No Home When You Get Out
Due to data limitations, randomized control trials, the gold standard for research, are few and far between in criminal justice literature. But several evaluations have found that access to housing, particularly for those already at risk of reoffending, is key to reducing recidivism. Most notably, one evaluation in Washington state found that a housing program significantly reduced new convictions, and that periods of homelessness significantly increased new convictions.
Regrettably, formerly incarcerated people are almost 10 times more likely to be homeless than the general public. And the number of justice-involved individuals who experience housing insecurity (a measure that includes those living in marginal housing, e.g. hotels) is nearly three times that. The problem is worse in large, urban areas. In New York City, for example, more than 54 percent of people released from prison moved straight into the city’s shelter system in 2017.
To address the housing insecurity of people leaving prison, justice reformers usually advocate a handful of proposals, like increased federal funding for Section 8 vouchers, direct subsidies to returning citizens, mandates for up-zoning proposals to include affordable housing options, and “ban the box” proposals for public housing authorities and private landlords alike. Such proposals may have merit, to be sure, but few of them would address the underlying issue: land-use zoning laws that restrict housing supply.
Housing for disadvantaged groups has been a chronic pressure in municipalities everywhere. Social housing is one solution, but it has struggled to align individual needs with political constraints. Rather, most disadvantaged groups rely on low-cost rentals, whether legally or informally permitted.
To ensure there are enough low-cost units on the market to house the formerly incarcerated as they return to their communities, towns and cities need to permit construction of low-cost housing typologies. Single-room-occupancy (SRO) buildings, boarding houses, and group homes are cheap to build and maintain. Shared kitchens and bathrooms save space, and are a boon to those simply looking for a place to rest their heads as they settle back into society.
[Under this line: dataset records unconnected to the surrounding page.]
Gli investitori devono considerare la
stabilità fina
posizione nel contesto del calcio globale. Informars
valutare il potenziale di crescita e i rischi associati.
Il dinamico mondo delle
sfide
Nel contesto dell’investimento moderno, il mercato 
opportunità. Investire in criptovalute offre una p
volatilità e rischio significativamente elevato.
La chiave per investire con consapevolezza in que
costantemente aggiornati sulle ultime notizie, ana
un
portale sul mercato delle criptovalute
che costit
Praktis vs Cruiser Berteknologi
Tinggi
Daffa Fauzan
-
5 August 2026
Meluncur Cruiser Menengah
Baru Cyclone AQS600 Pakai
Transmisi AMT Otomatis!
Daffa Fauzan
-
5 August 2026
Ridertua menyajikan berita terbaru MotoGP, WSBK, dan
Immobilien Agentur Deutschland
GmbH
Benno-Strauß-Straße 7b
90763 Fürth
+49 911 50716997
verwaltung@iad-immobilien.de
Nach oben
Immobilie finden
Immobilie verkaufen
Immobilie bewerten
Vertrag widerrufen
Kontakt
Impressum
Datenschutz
But many places don’t allow these housing archetypes at all. Boarding-house bans are common in single-family zones nationwide. Those that do allow shared-facility buildings often restrict their use in other ways.
One particularly burdensome rule for the formerly incarcerated is maximum occupancy requirements. The typical occupancy maximum limits the number of unrelated individuals who may share a home. This prevents landlords from even subdividing existing homes into shared-facility buildings, to say nothing of purpose-built single-room-occupancy rentals. Legalizing these arrangements would provide more options for those leaving jail and prison.
But access to small, affordable apartments is not the only land-use issue preventing the formerly incarcerated from successfully reentering society. Single-use zoning separates residential areas from job-dense shopping and industrial parts of town. When zoning rules lengthen commutes, formerly incarcerated individuals who lack access to cars have problems accessing jobs and social services. But mixed-use zones, which allow the co-mingling of businesses, civic space, and residential units, create areas where it’s viable to live and work without the expenses of automobile ownership.
States and localities that recognize the formerly incarcerated’s housing issues have well-understood policy mechanisms to address the underlying problems. Legalizing SRO buildings and repealing occupancy maximums would allow the construction of new, low-cost buildings and legalize subdivision of existing homes into affordable rentals. Shifting from single-use to mixed-use zones would ease the problems faced by the formerly incarcerated when they are forced to rely on transit. Better still, these laws would increase competition among landlords at the low end of the rental housing market. In doing so, landlords’ power to turn away individuals based on criminal history would decline.
Those who have recently left the incarceration system face enough challenges. Housing doesn’t need to be one of them. Policymakers have plenty of tools to create an ample supply of low-cost housing for vulnerable populations. But doing so has political costs. We think the benefits are worth it, both for the formerly incarcerated and society at large. But we’re not local politicians. This choice is theirs.